Exercise goal:
With all images omitted, write out the records word for word.

[Saved entries]
⟨

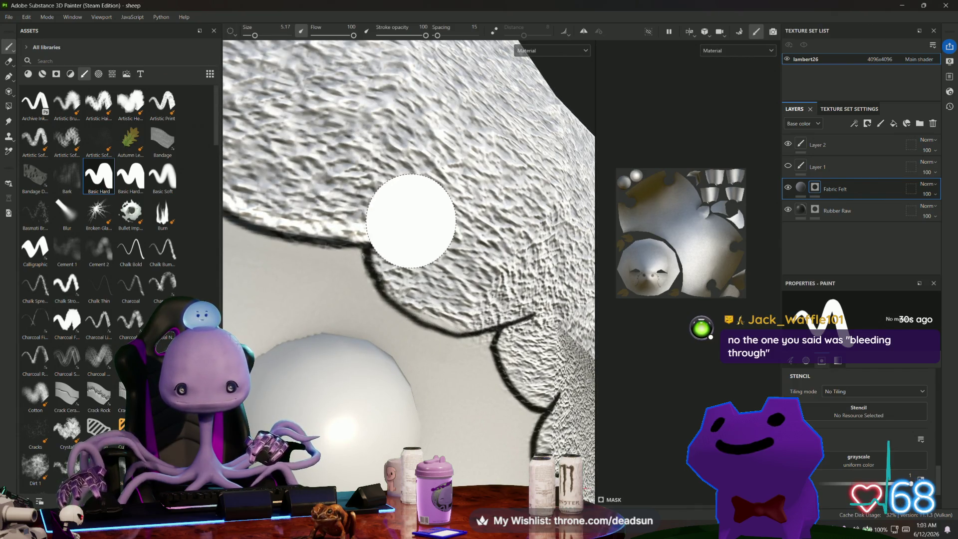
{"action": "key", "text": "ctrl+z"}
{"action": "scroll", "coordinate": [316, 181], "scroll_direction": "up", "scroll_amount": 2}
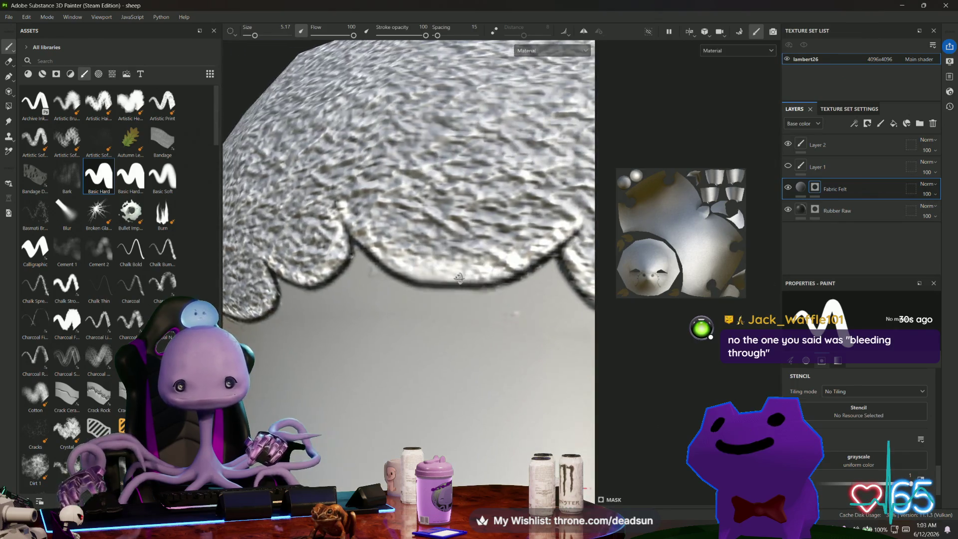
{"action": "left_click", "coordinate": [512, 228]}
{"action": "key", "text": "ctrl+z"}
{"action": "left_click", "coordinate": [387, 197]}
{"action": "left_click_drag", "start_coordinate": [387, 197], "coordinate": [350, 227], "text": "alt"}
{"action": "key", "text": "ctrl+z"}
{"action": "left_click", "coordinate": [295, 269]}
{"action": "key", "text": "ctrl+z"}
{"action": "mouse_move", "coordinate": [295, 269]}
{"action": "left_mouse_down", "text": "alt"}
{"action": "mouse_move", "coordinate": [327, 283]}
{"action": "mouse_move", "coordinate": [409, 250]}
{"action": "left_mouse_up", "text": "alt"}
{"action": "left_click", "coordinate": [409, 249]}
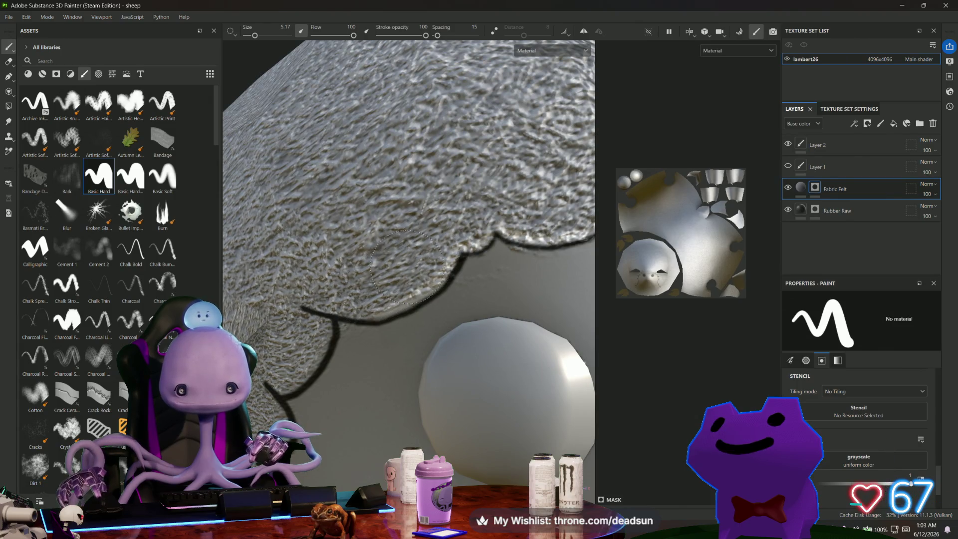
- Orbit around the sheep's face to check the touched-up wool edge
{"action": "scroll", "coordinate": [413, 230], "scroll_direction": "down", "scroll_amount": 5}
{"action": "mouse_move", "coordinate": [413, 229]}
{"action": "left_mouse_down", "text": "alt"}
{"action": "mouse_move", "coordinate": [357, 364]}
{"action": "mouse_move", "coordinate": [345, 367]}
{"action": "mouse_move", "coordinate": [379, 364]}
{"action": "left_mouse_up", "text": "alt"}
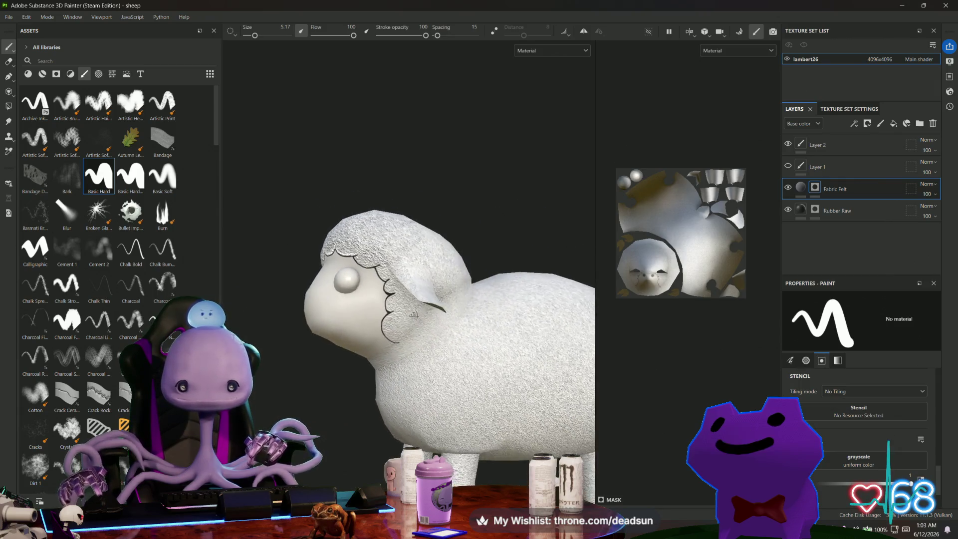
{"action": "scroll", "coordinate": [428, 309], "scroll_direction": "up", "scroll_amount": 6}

⟩

Answer section:
{"action": "key", "text": "ctrl+z"}
{"action": "scroll", "coordinate": [316, 181], "scroll_direction": "up", "scroll_amount": 2}
{"action": "left_click", "coordinate": [512, 228]}
{"action": "key", "text": "ctrl+z"}
{"action": "left_click", "coordinate": [387, 197]}
{"action": "left_click_drag", "start_coordinate": [387, 197], "coordinate": [350, 227], "text": "alt"}
{"action": "key", "text": "ctrl+z"}
{"action": "left_click", "coordinate": [295, 269]}
{"action": "key", "text": "ctrl+z"}
{"action": "mouse_move", "coordinate": [295, 269]}
{"action": "left_mouse_down", "text": "alt"}
{"action": "mouse_move", "coordinate": [327, 283]}
{"action": "mouse_move", "coordinate": [409, 250]}
{"action": "left_mouse_up", "text": "alt"}
{"action": "left_click", "coordinate": [409, 249]}
- Orbit around the sheep's face to check the touched-up wool edge
{"action": "scroll", "coordinate": [413, 230], "scroll_direction": "down", "scroll_amount": 5}
{"action": "mouse_move", "coordinate": [413, 229]}
{"action": "left_mouse_down", "text": "alt"}
{"action": "mouse_move", "coordinate": [357, 364]}
{"action": "mouse_move", "coordinate": [345, 367]}
{"action": "mouse_move", "coordinate": [379, 364]}
{"action": "left_mouse_up", "text": "alt"}
{"action": "scroll", "coordinate": [428, 309], "scroll_direction": "up", "scroll_amount": 6}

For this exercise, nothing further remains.